▶ WHAT THIS TASK INVOLVES
Begin at the line that contains "these into the" and continue through the last line of the entries below. Lay out those lines as a JSON list of strings, one string per line, with blank lines left out.

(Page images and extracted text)
====

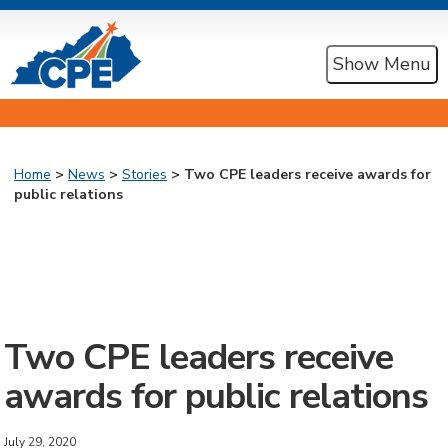
Show Menu
Home
>
News
>
Stories
> Two CPE leaders receive awards for
public relations
Two CPE leaders receive
awards for public relations
July 29, 2020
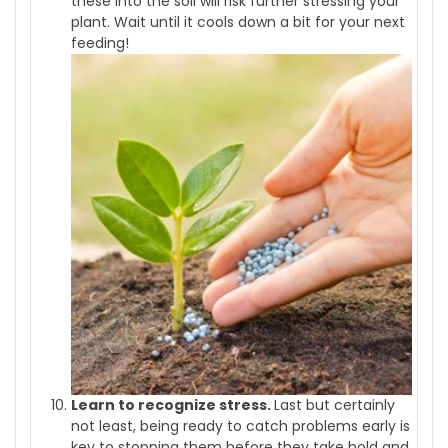
these into the soil will risk further stressing your
plant. Wait until it cools down a bit for your next
feeding!
Learn to recognize stress.
Last but certainly
not least, being ready to catch problems early is
key to stopping them before they take hold and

====

▶ YOUR SOLUTION
[
  "these into the soil will risk further stressing your",
  "plant. Wait until it cools down a bit for your next",
  "feeding!",
  "Learn to recognize stress.",
  "Last but certainly",
  "not least, being ready to catch problems early is",
  "key to stopping them before they take hold and"
]